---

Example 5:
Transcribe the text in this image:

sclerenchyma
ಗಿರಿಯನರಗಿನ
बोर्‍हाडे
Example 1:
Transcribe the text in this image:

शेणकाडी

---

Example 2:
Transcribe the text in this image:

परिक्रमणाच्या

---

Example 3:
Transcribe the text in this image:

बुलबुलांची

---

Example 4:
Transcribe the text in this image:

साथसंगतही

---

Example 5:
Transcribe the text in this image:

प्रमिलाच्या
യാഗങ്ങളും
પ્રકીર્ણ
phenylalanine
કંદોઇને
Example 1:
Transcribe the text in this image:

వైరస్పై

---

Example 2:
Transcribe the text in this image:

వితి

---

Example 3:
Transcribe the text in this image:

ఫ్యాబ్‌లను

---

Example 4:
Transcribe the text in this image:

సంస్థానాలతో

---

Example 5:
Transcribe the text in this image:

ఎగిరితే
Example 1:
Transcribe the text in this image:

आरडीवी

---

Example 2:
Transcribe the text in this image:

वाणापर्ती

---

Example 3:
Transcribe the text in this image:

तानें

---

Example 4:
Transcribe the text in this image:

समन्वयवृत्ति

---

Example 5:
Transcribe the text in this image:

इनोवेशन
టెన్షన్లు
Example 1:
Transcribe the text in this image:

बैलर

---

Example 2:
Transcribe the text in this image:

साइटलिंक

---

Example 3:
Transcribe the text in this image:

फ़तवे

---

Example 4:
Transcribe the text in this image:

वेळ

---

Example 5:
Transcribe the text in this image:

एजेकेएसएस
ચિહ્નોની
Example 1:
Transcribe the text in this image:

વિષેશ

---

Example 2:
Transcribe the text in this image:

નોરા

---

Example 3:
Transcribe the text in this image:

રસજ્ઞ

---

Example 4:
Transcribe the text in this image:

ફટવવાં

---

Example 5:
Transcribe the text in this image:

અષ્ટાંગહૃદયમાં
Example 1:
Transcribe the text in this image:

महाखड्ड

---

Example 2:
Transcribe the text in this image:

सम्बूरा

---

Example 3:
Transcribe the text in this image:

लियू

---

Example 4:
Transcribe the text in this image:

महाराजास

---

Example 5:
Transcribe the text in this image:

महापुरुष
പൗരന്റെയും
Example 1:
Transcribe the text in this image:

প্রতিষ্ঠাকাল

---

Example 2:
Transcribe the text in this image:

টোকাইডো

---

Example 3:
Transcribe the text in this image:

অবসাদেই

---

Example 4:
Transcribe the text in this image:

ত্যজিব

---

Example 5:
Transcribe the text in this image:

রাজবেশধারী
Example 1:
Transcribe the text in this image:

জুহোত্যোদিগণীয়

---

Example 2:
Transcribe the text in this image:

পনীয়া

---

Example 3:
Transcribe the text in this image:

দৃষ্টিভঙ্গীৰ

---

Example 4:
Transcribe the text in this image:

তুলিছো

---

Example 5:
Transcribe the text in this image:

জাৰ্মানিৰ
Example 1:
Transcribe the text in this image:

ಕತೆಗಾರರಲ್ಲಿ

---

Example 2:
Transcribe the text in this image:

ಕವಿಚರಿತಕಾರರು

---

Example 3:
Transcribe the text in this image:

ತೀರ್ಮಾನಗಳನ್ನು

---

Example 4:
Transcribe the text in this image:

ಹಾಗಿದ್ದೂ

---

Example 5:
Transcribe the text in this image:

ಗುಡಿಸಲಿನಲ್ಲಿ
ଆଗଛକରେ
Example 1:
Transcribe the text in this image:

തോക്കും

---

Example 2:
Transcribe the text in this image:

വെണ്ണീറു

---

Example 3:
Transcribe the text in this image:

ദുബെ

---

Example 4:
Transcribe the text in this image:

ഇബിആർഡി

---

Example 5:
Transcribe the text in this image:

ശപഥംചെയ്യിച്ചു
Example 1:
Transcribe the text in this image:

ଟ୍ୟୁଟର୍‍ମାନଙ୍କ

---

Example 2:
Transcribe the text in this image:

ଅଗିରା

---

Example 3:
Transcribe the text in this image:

___

## Exercise prompt
Reproduce the material above without altering a single character.

## Expected answer
---

Example 5:
Transcribe the text in this image:

sclerenchyma
ಗಿರಿಯನರಗಿನ
बोर्‍हाडे
Example 1:
Transcribe the text in this image:

शेणकाडी

---

Example 2:
Transcribe the text in this image:

परिक्रमणाच्या

---

Example 3:
Transcribe the text in this image:

बुलबुलांची

---

Example 4:
Transcribe the text in this image:

साथसंगतही

---

Example 5:
Transcribe the text in this image:

प्रमिलाच्या
യാഗങ്ങളും
પ્રકીર્ણ
phenylalanine
કંદોઇને
Example 1:
Transcribe the text in this image:

వైరస్పై

---

Example 2:
Transcribe the text in this image:

వితి

---

Example 3:
Transcribe the text in this image:

ఫ్యాబ్‌లను

---

Example 4:
Transcribe the text in this image:

సంస్థానాలతో

---

Example 5:
Transcribe the text in this image:

ఎగిరితే
Example 1:
Transcribe the text in this image:

आरडीवी

---

Example 2:
Transcribe the text in this image:

वाणापर्ती

---

Example 3:
Transcribe the text in this image:

तानें

---

Example 4:
Transcribe the text in this image:

समन्वयवृत्ति

---

Example 5:
Transcribe the text in this image:

इनोवेशन
టెన్షన్లు
Example 1:
Transcribe the text in this image:

बैलर

---

Example 2:
Transcribe the text in this image:

साइटलिंक

---

Example 3:
Transcribe the text in this image:

फ़तवे

---

Example 4:
Transcribe the text in this image:

वेळ

---

Example 5:
Transcribe the text in this image:

एजेकेएसएस
ચિહ્નોની
Example 1:
Transcribe the text in this image:

વિષેશ

---

Example 2:
Transcribe the text in this image:

નોરા

---

Example 3:
Transcribe the text in this image:

રસજ્ઞ

---

Example 4:
Transcribe the text in this image:

ફટવવાં

---

Example 5:
Transcribe the text in this image:

અષ્ટાંગહૃદયમાં
Example 1:
Transcribe the text in this image:

महाखड्ड

---

Example 2:
Transcribe the text in this image:

सम्बूरा

---

Example 3:
Transcribe the text in this image:

लियू

---

Example 4:
Transcribe the text in this image:

महाराजास

---

Example 5:
Transcribe the text in this image:

महापुरुष
പൗരന്റെയും
Example 1:
Transcribe the text in this image:

প্রতিষ্ঠাকাল

---

Example 2:
Transcribe the text in this image:

টোকাইডো

---

Example 3:
Transcribe the text in this image:

অবসাদেই

---

Example 4:
Transcribe the text in this image:

ত্যজিব

---

Example 5:
Transcribe the text in this image:

রাজবেশধারী
Example 1:
Transcribe the text in this image:

জুহোত্যোদিগণীয়

---

Example 2:
Transcribe the text in this image:

পনীয়া

---

Example 3:
Transcribe the text in this image:

দৃষ্টিভঙ্গীৰ

---

Example 4:
Transcribe the text in this image:

তুলিছো

---

Example 5:
Transcribe the text in this image:

জাৰ্মানিৰ
Example 1:
Transcribe the text in this image:

ಕತೆಗಾರರಲ್ಲಿ

---

Example 2:
Transcribe the text in this image:

ಕವಿಚರಿತಕಾರರು

---

Example 3:
Transcribe the text in this image:

ತೀರ್ಮಾನಗಳನ್ನು

---

Example 4:
Transcribe the text in this image:

ಹಾಗಿದ್ದೂ

---

Example 5:
Transcribe the text in this image:

ಗುಡಿಸಲಿನಲ್ಲಿ
ଆଗଛକରେ
Example 1:
Transcribe the text in this image:

തോക്കും

---

Example 2:
Transcribe the text in this image:

വെണ്ണീറു

---

Example 3:
Transcribe the text in this image:

ദുബെ

---

Example 4:
Transcribe the text in this image:

ഇബിആർഡി

---

Example 5:
Transcribe the text in this image:

ശപഥംചെയ്യിച്ചു
Example 1:
Transcribe the text in this image:

ଟ୍ୟୁଟର୍‍ମାନଙ୍କ

---

Example 2:
Transcribe the text in this image:

ଅଗିରା

---

Example 3:
Transcribe the text in this image:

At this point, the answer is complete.